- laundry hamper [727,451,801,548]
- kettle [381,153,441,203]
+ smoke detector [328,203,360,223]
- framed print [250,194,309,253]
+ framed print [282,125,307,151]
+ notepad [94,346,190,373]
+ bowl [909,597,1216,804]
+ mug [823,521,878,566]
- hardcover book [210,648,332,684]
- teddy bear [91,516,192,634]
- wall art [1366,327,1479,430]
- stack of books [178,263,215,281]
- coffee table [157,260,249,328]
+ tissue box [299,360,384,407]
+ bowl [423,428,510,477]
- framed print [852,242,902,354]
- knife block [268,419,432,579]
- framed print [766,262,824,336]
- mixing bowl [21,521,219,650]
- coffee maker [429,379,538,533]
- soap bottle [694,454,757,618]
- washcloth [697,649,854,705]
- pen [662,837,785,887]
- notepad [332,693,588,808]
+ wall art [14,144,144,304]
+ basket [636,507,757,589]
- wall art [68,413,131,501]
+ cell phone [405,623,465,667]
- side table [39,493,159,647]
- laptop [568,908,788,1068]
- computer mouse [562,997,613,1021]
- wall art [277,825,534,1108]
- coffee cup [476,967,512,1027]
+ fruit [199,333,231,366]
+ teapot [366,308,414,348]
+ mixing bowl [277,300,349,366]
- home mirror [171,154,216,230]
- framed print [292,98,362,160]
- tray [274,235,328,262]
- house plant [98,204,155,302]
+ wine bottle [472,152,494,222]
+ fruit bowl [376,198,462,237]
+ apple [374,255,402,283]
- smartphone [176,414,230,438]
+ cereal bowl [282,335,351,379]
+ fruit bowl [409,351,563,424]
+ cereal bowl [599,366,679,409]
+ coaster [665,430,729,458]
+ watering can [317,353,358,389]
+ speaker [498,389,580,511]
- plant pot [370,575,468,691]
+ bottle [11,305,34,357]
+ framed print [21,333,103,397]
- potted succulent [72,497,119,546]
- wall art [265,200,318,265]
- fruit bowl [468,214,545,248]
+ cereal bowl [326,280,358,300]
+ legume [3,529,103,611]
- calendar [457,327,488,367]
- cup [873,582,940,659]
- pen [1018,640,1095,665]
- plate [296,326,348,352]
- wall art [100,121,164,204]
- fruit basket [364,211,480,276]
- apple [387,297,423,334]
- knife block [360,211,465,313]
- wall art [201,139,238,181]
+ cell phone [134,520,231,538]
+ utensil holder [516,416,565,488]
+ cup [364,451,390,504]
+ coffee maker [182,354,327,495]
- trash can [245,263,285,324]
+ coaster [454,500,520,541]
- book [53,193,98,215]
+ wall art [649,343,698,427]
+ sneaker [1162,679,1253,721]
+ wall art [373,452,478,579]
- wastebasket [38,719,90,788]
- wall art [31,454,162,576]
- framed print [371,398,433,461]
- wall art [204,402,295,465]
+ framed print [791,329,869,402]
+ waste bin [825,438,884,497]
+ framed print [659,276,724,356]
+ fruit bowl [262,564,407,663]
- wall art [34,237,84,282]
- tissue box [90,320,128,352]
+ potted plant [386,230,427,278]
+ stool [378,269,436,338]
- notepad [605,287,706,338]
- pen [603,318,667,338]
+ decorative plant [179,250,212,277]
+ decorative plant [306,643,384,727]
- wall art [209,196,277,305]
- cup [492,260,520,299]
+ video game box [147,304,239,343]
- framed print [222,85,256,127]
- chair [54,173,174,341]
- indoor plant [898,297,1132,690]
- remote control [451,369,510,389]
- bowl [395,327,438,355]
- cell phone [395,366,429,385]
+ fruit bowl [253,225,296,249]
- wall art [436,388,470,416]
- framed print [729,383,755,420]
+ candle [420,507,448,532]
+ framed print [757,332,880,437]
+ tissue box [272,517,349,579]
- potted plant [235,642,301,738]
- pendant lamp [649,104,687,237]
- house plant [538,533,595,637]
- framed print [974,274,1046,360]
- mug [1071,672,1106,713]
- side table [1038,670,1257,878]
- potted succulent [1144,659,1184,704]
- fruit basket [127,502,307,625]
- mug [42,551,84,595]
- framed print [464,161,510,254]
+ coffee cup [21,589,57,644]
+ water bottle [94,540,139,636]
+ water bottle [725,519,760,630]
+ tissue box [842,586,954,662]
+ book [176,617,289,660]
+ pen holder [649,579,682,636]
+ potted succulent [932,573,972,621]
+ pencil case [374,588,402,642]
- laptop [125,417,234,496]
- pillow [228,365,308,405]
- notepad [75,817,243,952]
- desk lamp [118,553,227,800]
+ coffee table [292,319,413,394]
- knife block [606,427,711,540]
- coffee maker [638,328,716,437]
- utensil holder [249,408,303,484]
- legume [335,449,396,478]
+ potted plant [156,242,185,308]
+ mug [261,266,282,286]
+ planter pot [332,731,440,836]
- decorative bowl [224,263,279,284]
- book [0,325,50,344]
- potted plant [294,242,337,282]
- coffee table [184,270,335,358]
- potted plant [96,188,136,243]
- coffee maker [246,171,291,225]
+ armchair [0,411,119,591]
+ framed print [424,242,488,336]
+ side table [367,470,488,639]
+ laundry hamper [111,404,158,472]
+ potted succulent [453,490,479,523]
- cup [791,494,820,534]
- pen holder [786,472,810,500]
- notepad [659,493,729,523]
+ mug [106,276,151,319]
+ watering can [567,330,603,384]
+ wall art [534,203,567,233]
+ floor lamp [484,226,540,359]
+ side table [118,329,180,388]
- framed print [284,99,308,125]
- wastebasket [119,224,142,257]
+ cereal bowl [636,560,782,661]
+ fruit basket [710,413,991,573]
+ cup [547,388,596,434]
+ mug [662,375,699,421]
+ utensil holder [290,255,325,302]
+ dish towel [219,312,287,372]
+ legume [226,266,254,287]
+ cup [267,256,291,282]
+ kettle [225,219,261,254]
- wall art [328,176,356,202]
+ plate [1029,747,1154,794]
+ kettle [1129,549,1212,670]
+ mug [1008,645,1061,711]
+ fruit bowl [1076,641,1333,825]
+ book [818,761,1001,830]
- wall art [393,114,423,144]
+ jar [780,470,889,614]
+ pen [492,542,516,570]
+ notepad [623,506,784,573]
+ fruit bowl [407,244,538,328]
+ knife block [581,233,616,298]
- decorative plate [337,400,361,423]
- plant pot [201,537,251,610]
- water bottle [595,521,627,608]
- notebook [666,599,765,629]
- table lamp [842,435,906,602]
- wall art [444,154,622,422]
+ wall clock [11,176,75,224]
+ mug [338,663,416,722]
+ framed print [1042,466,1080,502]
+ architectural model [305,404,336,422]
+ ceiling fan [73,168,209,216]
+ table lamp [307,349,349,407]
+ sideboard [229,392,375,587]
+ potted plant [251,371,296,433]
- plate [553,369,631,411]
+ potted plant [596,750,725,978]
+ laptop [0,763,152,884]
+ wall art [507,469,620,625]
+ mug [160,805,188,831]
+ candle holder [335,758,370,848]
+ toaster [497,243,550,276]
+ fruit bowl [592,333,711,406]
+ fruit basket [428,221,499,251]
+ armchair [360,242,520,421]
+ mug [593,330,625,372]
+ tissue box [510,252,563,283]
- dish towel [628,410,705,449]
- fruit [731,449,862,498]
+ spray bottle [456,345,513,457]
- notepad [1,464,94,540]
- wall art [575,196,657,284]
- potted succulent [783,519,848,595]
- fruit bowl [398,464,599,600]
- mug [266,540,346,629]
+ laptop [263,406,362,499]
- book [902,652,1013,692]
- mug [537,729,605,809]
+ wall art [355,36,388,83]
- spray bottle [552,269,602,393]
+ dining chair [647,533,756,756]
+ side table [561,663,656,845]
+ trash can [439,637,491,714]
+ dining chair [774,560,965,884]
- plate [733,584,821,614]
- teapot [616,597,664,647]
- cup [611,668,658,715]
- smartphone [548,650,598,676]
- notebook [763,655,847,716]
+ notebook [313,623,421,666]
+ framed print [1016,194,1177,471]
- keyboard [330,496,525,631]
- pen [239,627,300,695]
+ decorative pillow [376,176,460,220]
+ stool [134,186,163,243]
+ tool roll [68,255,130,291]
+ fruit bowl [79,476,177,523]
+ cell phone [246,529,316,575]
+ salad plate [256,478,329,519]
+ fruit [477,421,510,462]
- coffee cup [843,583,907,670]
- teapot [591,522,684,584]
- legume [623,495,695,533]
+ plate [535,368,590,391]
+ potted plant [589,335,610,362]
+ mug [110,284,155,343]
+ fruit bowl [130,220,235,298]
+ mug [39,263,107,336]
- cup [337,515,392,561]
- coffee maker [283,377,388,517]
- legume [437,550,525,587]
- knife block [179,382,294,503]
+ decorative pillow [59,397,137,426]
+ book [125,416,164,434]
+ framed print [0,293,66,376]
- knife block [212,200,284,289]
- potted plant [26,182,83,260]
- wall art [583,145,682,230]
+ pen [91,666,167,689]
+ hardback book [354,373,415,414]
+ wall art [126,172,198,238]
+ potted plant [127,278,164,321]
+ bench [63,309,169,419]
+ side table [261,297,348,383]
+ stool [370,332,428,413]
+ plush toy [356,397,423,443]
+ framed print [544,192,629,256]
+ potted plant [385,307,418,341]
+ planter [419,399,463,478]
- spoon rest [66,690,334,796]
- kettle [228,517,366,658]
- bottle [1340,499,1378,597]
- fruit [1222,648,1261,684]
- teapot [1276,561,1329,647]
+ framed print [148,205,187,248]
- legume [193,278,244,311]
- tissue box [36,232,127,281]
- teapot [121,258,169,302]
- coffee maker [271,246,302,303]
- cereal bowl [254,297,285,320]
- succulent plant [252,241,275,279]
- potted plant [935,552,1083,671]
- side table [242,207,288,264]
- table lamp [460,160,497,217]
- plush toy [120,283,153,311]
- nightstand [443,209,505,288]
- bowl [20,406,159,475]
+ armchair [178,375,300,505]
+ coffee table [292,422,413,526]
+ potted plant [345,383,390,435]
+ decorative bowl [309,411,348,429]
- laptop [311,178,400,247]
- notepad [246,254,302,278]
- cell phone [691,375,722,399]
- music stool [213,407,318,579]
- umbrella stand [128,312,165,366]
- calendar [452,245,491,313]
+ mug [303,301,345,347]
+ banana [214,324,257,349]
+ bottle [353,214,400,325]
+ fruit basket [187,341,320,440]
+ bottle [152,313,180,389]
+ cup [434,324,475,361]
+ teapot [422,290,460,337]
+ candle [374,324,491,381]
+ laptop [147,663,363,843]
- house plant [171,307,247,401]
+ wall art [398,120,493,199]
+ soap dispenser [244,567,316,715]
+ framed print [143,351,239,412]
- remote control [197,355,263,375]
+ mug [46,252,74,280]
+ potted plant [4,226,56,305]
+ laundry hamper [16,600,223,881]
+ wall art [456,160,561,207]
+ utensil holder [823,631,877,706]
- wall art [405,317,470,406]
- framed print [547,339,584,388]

---*---

• _Directions_
Your answer should be a single number: the tally of lines in the entries that include the word "remote".

• _Answer area_
2